Neil Schneider wrote:
I'm also thinking that if the $$$ in savings can be shown and associated with
how many teaching jobs that might save, we just might get some interest. Heck
I'm even thinking of sending another email to the governator to see if there
isn't
anybody up there trying to push some software and hardware savings down
the chain to the States school system. It is going on in Indiana already.
Good luck with that. Our experience over the years has been that they are not
really interested in our help. They don't have time for our help. And they
really wish we would stop bothering them about this helping thing.
Ayup. Basically Linux fails the "Does this make my life easier?" test
for, well, everybody associated with education.
Even worse, they now have federal mandates as to what kind of filters
and access children can have on their network. So, rogue computers and
networks are now trouble for the educational IT staff rather than help.
If there is nothing "behind" the project to help educators use the system,
then
it should be expected to fail. If they have only the interest to teach say
Microsoft
Word and have no other use for such a lab, it will fail. But will they not
understand
the money for the Windows OS licenses, the MS Office licenses, and the added
hardware to run those will equate to a good percentage of one teachers annual
salary? Maybe not but when times are tough, new ideas might become
acceptable.
It's not their money. And if you save money this year, your budget will be cut
next year.
This is the big one. Until there is such an external cut that they have
to choose between Microsoft or unemployment, there will be no change.
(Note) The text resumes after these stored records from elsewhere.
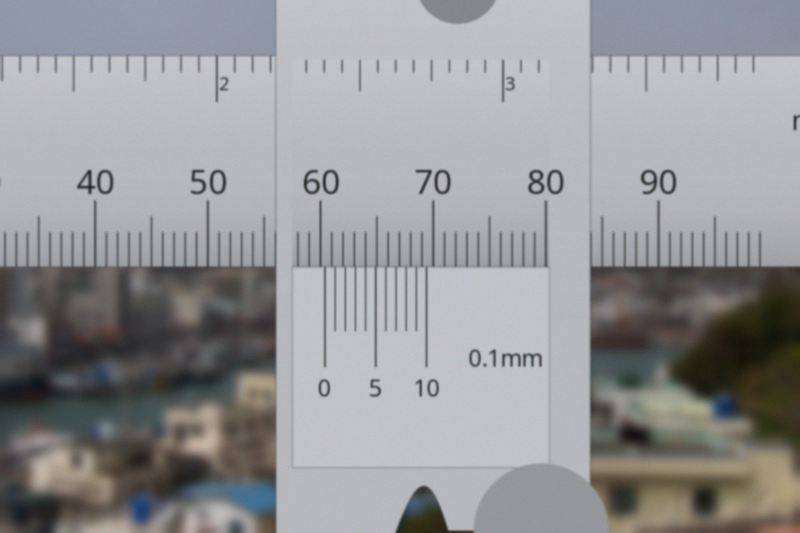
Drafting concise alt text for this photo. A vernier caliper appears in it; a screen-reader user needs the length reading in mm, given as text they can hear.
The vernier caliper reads 60.4 mm
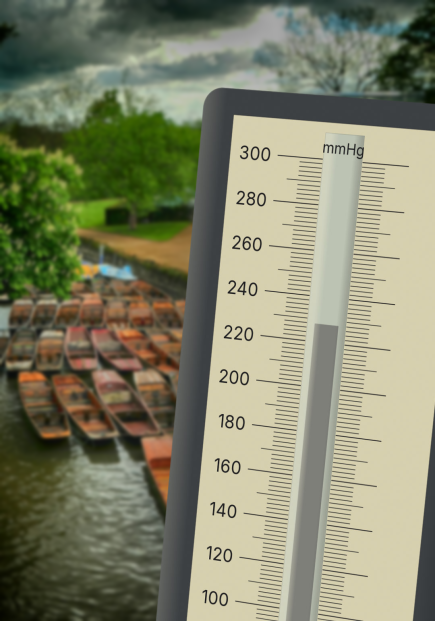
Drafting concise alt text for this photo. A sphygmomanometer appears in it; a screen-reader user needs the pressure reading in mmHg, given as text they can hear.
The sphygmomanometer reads 228 mmHg
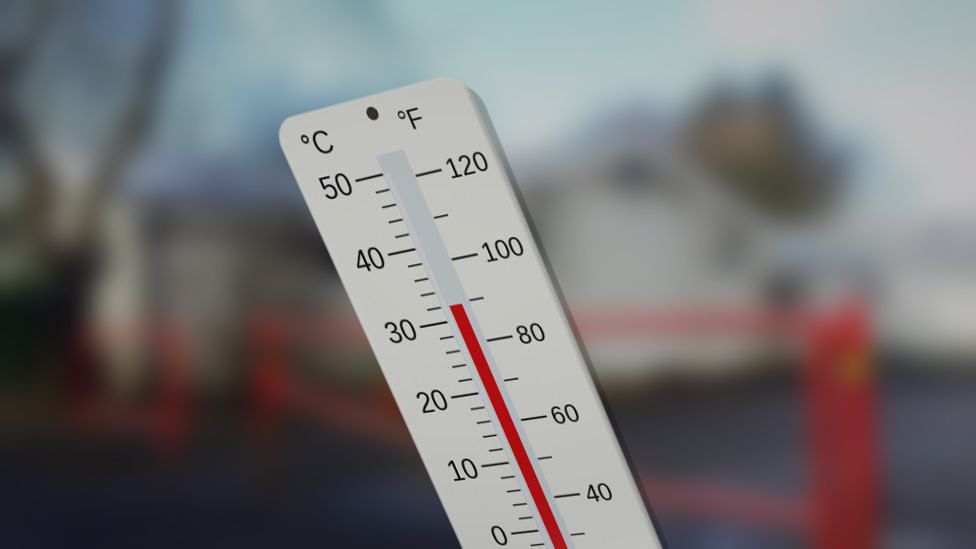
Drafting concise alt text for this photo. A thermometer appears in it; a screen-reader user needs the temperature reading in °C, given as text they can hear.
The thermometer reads 32 °C
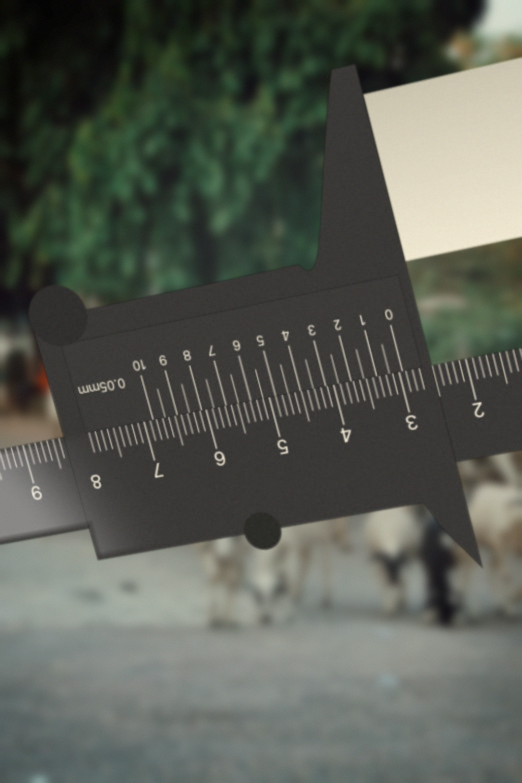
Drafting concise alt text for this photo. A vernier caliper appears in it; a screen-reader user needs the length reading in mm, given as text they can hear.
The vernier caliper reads 29.5 mm
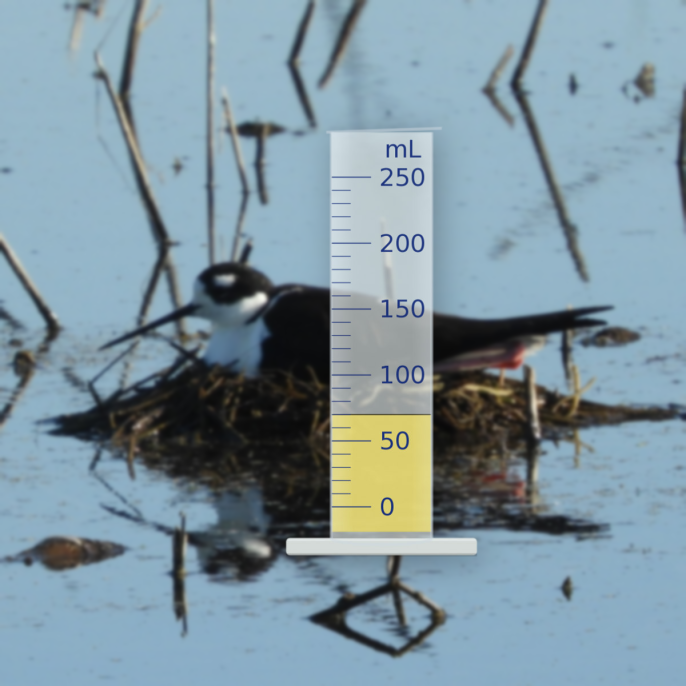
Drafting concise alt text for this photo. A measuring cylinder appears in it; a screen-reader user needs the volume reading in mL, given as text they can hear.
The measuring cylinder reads 70 mL
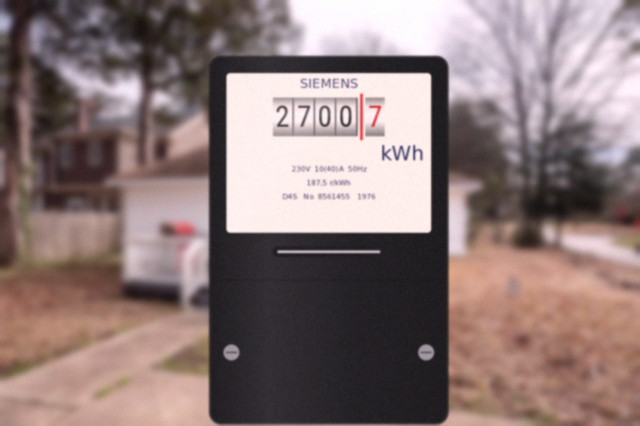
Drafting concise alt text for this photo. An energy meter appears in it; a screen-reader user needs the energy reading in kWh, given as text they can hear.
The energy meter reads 2700.7 kWh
Seems like a reasonable argument. Our experience shows it doesn't work in
education. Free is worth less than you pay for it. We probably would do better
offering over priced consulting, lobbying for special programs costing tens of
thousands of dollars for a single source contract. That would attract the
decision makers in education.
Not really. You have to spend way to much money boozin' and schmoozin'
to win these kinds of contracts unless you have a connection to someone
to help you through.
Basically the response to whatever initiative needs to be: "Thanks.
That makes my job a lot easier with no effort from me."
Look, as a CS lecturer, I can't convince most of the other folks in the
department to use version control, automated testing, IDE's, and
virtual machines. And these things genuinely *would* make their lives
easier with just a little bit of effort.
If you can't even get the "sophisticated" folks to jump, how will you
move those for whom the benefit isn't so clear?